Há sete vezes mais nos lobos na reserva contaminada pela radiação da central que em outras da região

A chamada “zona morta” tem mais fauna que nunca e os cientistas veem uma resposta clara: “É simplesmente por não haver presença humana”, responde Smith, da Universidade de Portsmouth. “Embora tenha havido um pouco de caça regulada de lobos para controlar seu número, a pressão humana em outras reservas naturais é maior, e por isso temos maior presença de lobos em Chernobyl”, resume.

Só no entorno do que agora é a reserva de Polésia viviam cerca de 22.000 pessoas e os pesquisadores estão convencidos de que agora o número de animais ali é mais elevado do que na época do acidente. Outros cientistas disseram que até o urso pardo, que desapareceu da região há um século, voltou. Mas em relação às aves, por exemplo, foi detectado um efeito negativo nas populações.

Alce nada na reserva Polésia, perto de Chernobyl
Alce nada na reserva Polésia, perto de ChernobylV. Yurko

Depois de analisar dados históricos, os pesquisadores concluem que não houve nenhum declínio nos anos posteriores à tragédia, apenas nos seis primeiros meses depois do incêndio do reator, nos quais os altíssimos níveis de radiação afetaram a saúde e a reprodução. “Mas não em longo prazo”, diz o estudo, que se concentra exclusivamente nas tendências das populações e não nas afecções específicas que poderiam afetar cada animal.
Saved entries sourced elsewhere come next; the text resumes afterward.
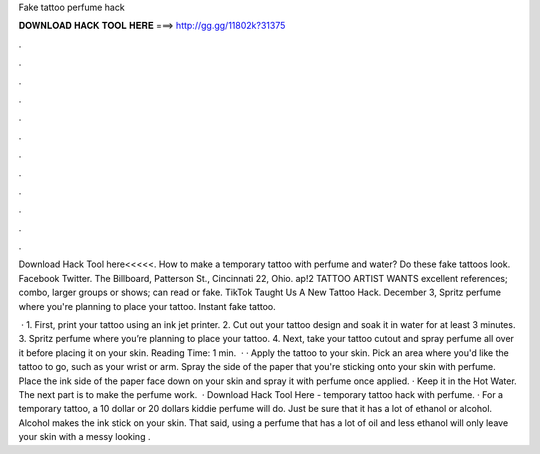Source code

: Fake tattoo perfume hack



𝐃𝐎𝐖𝐍𝐋𝐎𝐀𝐃 𝐇𝐀𝐂𝐊 𝐓𝐎𝐎𝐋 𝐇𝐄𝐑𝐄 ===> http://gg.gg/11802k?31375



.



.



.



.



.



.



.



.



.



.



.



.

Download Hack Tool here<<<<<. How to make a temporary tattoo with perfume and water? Do these fake tattoos look. Facebook Twitter. The Billboard, Patterson St., Cincinnati 22, Ohio. ap!2 TATTOO ARTIST WANTS excellent references; combo, larger groups or shows; can read or fake. TikTok Taught Us A New Tattoo Hack. December 3, Spritz perfume where you're planning to place your tattoo. Instant fake tattoo.

 · 1. First, print your tattoo using an ink jet printer. 2. Cut out your tattoo design and soak it in water for at least 3 minutes. 3. Spritz perfume where you’re planning to place your tattoo. 4. Next, take your tattoo cutout and spray perfume all over it before placing it on your skin.  Reading Time: 1 min.  · · Apply the tattoo to your skin. Pick an area where you'd like the tattoo to go, such as your wrist or arm. Spray the side of the paper that you're sticking onto your skin with perfume. Place the ink side of the paper face down on your skin and spray it with perfume once applied. · Keep it in the Hot Water. The next part is to make the perfume work.  · Download Hack Tool Here -  temporary tattoo hack with perfume. · For a temporary tattoo, a 10 dollar or 20 dollars kiddie perfume will do. Just be sure that it has a lot of ethanol or alcohol. Alcohol makes the ink stick on your skin. That said, using a perfume that has a lot of oil and less ethanol will only leave your skin with a messy looking  .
Os cientistas lembram em seu trabalho que já em meados dos anos noventa foi publicado outro estudo sobre pequenos mamíferos (doninhas, ratos, musaranhos, etc.) com a mesma conclusão: sua presença foi mantida, apesar da radiação.
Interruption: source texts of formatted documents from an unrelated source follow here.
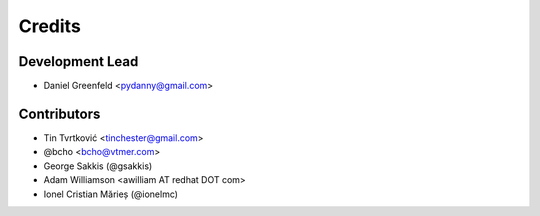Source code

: =======
Credits
=======

Development Lead
----------------

* Daniel Greenfeld <pydanny@gmail.com>

Contributors
------------

* Tin Tvrtković <tinchester@gmail.com>
* @bcho <bcho@vtmer.com>
* George Sakkis (@gsakkis)
* Adam Williamson <awilliam AT redhat DOT com>
* Ionel Cristian Mărieș (@ionelmc)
Este é um exemplo notável de como afeta a presença humana: seu desaparecimento na região de Chernobyl permitiu que os animais prosperassem”
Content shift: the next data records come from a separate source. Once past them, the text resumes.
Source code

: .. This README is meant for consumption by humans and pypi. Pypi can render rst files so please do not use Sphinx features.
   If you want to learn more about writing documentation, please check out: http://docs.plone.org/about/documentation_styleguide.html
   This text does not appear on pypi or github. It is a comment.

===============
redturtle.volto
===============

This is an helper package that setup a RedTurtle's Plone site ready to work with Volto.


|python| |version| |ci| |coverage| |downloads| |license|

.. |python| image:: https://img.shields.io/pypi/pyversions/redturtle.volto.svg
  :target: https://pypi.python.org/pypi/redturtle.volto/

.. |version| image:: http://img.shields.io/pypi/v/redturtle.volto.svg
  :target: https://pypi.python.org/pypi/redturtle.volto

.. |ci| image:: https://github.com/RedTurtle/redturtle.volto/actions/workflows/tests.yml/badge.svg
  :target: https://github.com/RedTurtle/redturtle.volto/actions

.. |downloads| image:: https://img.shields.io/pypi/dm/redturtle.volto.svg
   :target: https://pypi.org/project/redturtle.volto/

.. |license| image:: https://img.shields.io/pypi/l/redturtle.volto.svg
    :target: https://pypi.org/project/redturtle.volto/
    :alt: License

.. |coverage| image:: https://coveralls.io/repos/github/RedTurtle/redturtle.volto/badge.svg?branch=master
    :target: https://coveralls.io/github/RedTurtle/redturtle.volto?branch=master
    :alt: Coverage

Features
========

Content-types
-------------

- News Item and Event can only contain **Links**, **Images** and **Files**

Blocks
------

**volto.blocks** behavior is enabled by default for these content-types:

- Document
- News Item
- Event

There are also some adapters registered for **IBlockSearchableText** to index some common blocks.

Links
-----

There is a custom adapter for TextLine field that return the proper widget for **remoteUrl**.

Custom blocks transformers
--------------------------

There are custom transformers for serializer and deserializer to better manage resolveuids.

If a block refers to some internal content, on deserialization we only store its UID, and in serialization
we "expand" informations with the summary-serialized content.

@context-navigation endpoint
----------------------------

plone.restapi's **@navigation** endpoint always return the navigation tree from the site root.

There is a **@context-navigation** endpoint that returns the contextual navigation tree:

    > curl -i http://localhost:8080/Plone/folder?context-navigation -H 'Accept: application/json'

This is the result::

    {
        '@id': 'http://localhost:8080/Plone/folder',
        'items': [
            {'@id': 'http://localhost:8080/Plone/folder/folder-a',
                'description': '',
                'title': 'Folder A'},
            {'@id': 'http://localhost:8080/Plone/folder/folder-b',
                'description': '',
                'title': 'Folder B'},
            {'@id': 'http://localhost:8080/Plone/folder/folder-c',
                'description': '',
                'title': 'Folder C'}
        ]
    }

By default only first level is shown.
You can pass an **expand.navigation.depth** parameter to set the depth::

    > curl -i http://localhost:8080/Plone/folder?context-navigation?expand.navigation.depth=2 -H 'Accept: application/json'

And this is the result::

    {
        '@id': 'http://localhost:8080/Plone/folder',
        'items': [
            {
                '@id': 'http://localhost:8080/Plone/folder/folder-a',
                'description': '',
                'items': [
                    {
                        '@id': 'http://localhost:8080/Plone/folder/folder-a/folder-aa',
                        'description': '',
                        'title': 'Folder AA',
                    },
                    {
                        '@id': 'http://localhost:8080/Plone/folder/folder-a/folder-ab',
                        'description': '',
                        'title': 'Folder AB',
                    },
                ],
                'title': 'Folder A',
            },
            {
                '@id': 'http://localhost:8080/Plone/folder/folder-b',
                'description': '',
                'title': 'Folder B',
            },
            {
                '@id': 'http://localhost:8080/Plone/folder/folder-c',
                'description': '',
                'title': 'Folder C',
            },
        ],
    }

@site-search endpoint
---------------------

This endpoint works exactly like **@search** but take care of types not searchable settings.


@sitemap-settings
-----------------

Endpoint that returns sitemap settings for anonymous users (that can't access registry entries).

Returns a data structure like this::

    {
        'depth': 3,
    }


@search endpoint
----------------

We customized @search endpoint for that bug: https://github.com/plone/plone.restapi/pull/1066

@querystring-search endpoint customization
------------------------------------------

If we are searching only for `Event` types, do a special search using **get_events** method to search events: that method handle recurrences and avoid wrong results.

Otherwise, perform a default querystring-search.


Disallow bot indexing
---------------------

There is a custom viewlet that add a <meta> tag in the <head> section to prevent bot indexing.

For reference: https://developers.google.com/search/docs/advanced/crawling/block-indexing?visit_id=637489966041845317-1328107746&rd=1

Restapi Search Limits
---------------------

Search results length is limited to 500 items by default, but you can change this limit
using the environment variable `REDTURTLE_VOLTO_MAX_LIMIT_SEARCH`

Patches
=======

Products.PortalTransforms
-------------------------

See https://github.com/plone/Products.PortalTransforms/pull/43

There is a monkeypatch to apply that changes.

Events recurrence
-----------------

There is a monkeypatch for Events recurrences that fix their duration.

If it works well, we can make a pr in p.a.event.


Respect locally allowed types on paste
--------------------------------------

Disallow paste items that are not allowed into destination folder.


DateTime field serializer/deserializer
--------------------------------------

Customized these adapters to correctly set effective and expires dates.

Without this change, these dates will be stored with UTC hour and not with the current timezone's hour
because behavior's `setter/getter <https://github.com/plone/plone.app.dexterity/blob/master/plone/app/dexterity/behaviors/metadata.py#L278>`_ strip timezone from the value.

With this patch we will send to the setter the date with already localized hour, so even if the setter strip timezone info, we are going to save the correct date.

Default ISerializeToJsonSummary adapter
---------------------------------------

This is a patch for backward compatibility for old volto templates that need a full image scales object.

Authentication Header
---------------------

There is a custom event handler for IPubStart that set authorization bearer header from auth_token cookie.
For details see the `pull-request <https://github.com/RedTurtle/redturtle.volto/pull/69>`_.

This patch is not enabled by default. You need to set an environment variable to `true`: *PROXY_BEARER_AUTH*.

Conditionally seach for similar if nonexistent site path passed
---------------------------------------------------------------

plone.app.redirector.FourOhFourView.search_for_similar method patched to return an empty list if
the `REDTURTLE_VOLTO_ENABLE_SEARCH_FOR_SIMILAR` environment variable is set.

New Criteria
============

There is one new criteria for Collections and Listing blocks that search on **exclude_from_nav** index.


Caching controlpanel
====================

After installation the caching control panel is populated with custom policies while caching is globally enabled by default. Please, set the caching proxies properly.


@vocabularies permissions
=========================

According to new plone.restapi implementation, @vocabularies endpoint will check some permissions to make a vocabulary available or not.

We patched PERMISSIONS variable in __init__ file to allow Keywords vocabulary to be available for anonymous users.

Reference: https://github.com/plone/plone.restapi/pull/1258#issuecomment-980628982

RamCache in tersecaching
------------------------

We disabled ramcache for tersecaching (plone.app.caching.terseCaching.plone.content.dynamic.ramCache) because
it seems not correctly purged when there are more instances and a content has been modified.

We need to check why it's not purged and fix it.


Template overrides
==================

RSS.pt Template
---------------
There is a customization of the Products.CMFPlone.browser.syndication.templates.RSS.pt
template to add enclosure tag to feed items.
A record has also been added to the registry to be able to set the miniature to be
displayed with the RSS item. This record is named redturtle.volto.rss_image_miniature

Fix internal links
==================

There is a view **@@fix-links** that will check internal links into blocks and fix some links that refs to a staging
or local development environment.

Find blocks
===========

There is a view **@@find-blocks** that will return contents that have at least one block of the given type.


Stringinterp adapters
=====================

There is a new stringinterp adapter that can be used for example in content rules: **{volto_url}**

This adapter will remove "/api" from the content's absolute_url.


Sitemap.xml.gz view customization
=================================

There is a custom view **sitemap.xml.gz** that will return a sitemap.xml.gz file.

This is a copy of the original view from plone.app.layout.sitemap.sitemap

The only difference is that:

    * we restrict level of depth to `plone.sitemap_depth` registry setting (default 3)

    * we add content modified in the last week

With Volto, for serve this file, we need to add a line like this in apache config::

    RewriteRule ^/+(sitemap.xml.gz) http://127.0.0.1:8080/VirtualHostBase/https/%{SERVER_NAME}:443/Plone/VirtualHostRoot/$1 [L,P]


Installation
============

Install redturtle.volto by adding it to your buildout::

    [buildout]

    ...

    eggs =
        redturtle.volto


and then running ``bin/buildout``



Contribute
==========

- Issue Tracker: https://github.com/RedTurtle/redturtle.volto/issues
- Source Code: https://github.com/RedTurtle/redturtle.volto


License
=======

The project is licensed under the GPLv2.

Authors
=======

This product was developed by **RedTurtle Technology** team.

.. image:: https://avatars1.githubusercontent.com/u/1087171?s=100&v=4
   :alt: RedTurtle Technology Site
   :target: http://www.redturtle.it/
Ainda hoje, quase trinta anos depois, os animais em lugares tão distantes da usina como a Alemanha e a Noruega continuam apresentando altos níveis de exposição à radiação em seus organismos, o que originou políticas para evitar o consumo de carne de caça e acompanhar de perto sua condição. Os autores desse trabalho estudam agora os possíveis efeitos reprodutivos e genéticos da radiação nos peixes de lagos contaminados por Chernobyl, inclusive no tanque de refrigeração da usina. “Embora acreditemos que a radiação não afeta as populações de animais, estamos interessados em efeitos mais sutis sobre os indivíduos”, esclarece Smith.